Calculate Personal Loan EMI

Adjust the sliders below to calculate your estimated Equated Monthly Installment (EMI).

Loan Amount 2,00,000
Interest Rate (p.a.) 12%
Tenure (Years) 3 Years
83.6% Principal
Principal
Interest
Monthly EMI 6,643
Principal Amount 2,00,000
Total Interest Payable 39,143
Total Payment 2,39,143

What is a Personal Loan EMI Calculator?

A Personal Loan EMI Calculator is an interactive web utility designed to compute the monthly payments you owe to a financial institution for a personal loan. Personal loans are unsecured loans, meaning they carry slightly higher interest rates than home or car loans. Planning your EMI beforehand prevents debt-traps and ensures smooth repayment without affecting your credit rating.

How is Personal Loan EMI Calculated?

The calculation is based on a standard mathematical formula used globally by banking systems:

EMI = [P x R x (1+R)^N] / [(1+R)^N - 1]

Where:

  • P (Principal): The total amount you wish to borrow.
  • R (Rate of Interest): The monthly interest rate (annual interest rate divided by 12 and then divided by 100).
  • N (Number of installments): The loan tenure expressed in months (Years x 12).
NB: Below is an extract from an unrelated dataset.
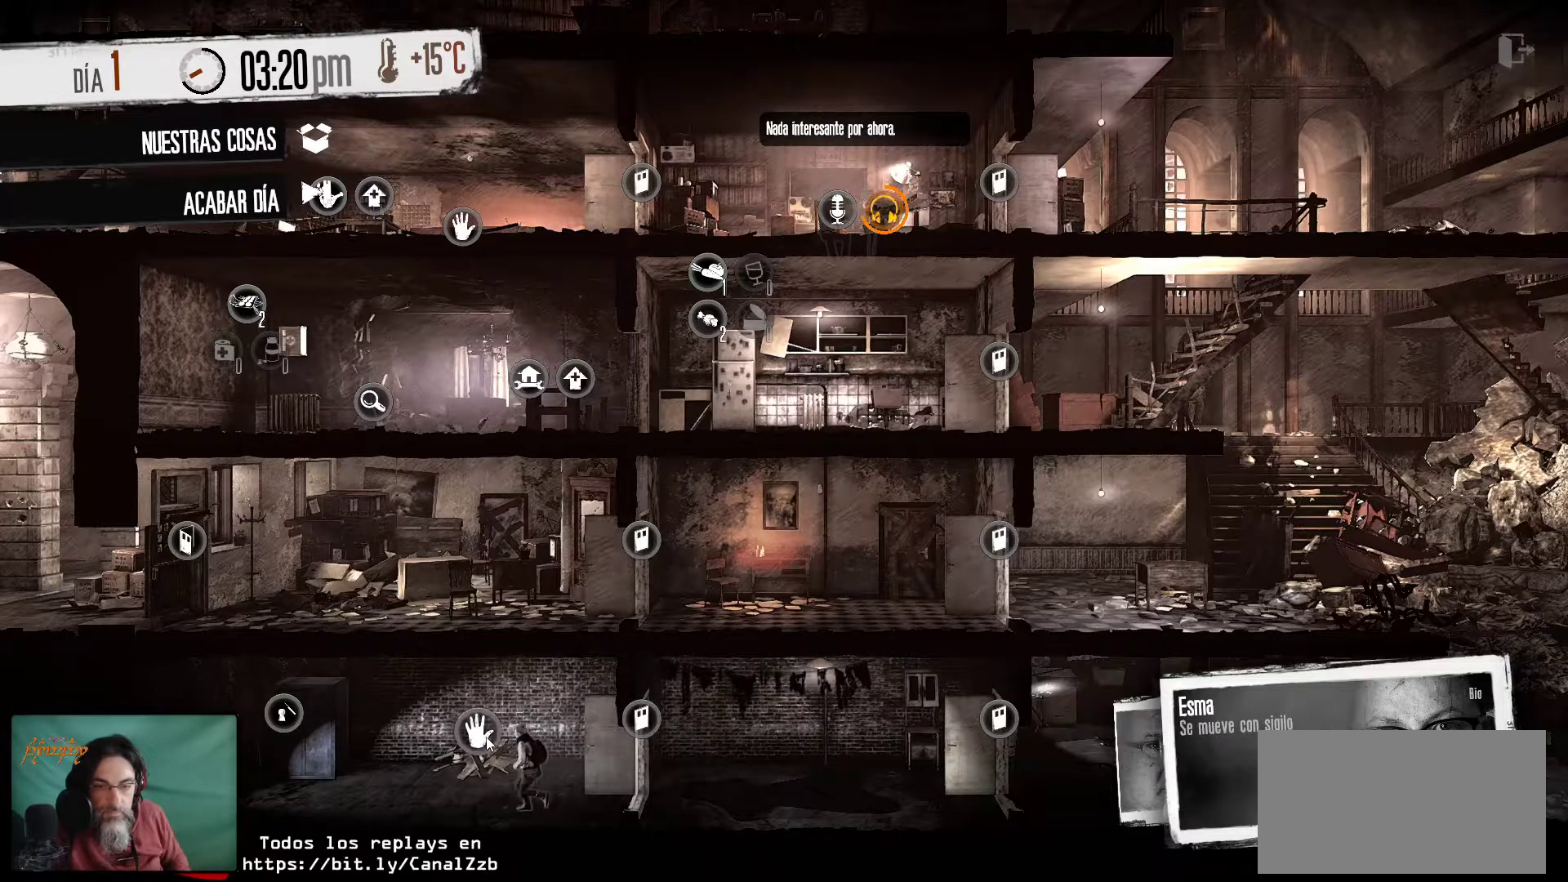
{"keys": [], "mouse": [], "mouse_move": "down-right", "events": []}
Tips to Keep Your Personal Loan Interest Low

  1. Maintain a Great Credit Score: Having a credit score above 750 allows you to negotiate favorable interest rates with banks.
  2. Opt for Shorter Tenures: While longer tenures offer lower monthly EMIs, you end up paying significantly more in overall interest. Choose the shortest tenure you can comfortably afford.
  3. Compare Offers: Compare processing fees, pre-closure charges, and interest rates across major public and private banks.